Se abbiamo avuto momenti in cui abbiamo sognato, oggi abbiamo smesso di sognare e, anzi, siamo dentro un incubo, l’incubo dal quale non sappiamo come ne usciremo, l’incubo della fine di un mondo che speravamo più giusto, di cooperazione anziché di sopraffazione, un mondo dove vigeva la logica del diritto internazionale che tutelava i rapporti tra le nazioni. Affoghiamo nel pantano delle follie dei criminali che decidono che il ministero della difesa si chiamerà della guerra. Questo significa passare dai sogni all’incubo, quando si afferma che la guerra è un’opzione pensabile e quindi possibile e quindi praticabile.
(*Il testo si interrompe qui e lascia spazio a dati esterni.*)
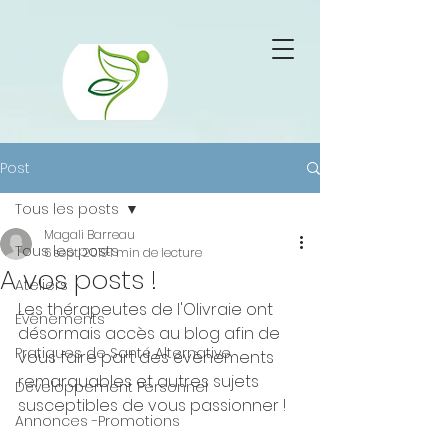
Retrouvez Barreau Magali sur Resalib : annuaire, référencement et
prise de rendez-vous pour les Ostéopathes
Post
Tous les posts
Magali Barreau
Tous les posts
6 sept. 2019
1 min de lecture
A vos posts !
Ateliers
Les thérapeutes de l'Olivraie ont 
Évènements
désormais accès au blog afin de 
Pratiques de Santé Alternative
vous faire part des évènements 
remarquables et autres sujets 
Développement Personnel
susceptibles de vous passionner !
Annonces -Promotions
E sconcerta la disinvoltura con cui oggi l’indicibile diventa dicibile, l’innominabile viene nominato, l’impensabile viene pensato e soprattutto agito. Senza più pudori, né vergogna, tanto tutti belano ma nessuno agisce per fermare l’irrefrenabile.
Cosa può fare nuovamente da collante in questo mondo scollato, scollegato, scardinato che sembra essere totalmente fuori controllo o sotto il controllo di criminali furiosi? Un caos che ci pone sotto gli occhi un mondo stracciato, vilipeso, svilito. Cosa resta del nostro mondo se ci dimentichiamo di quel diritto internazionale che è una garanzia di sopravvivenza di valori e prospettiva di un mondo in equilibrio? Ciò che resta lo vediamo quotidianamente! Solo macerie.
Solo il ripristino della legalità e la richiesta del rispetto del diritto internazionale, può liberarci dal caos, può ripristinare ciò che si è rotto, può recuperare un nuovo ordine mondiale. Basterebbe riaffermare quello vecchio che ci aveva fatto sognare e auspicare un mondo più vivibile.
Siamo immersi nell’incubo della fine di valori, l’incubo dell’azzeramento e vanificazione delle organizzazioni internazionali, l’incubo di un impoverimento culturale, per cui possiamo solo auspicare una resistenza alla forza bruta. Forse qualche spiraglio si vede nelle manifestazioni globali e di massa di questo periodo o nella global sumud flotilla. Un rigurgito di moralità e di umanità è forse possibile, solo scavalcando le politiche ignave dei governi indifferenti o sotto ricatto.
Forse, se l’umanità è morta nei nostri politici, vive in chi non accetta più questo mondo di ingiustizia e la mobilitazione di massa ci fa ritornare con la mente ai grandi movimenti del ’68, iniziati per denunciare gli orrori della guerra in Vietnam (come ha ricordato qualcuno) e ci fa presagire la rinascita di un nuovo sogno, di nuove prospettive, di una progettazione, di una visione che ci faccia uscire dall’incubo e ci faccia tornare a sognare che il senso dell’umano è ancora vivo.
E soprattutto una rivolta etica che sta emergendo dal basso sempre più prepotente, di masse che hanno ripreso in mano il loro potere di pressione sui governi, stanno riaffermando il valore della democrazia come partecipazione, masse non ricattabili, mosse solo dal risveglio delle loro coscienze e che non intendono rinunciare a quei valori irrinunciabili e non più negoziabili. Per un nuovo umanesimo illuminista.
Che sia l’epifania di un nuovo mondo?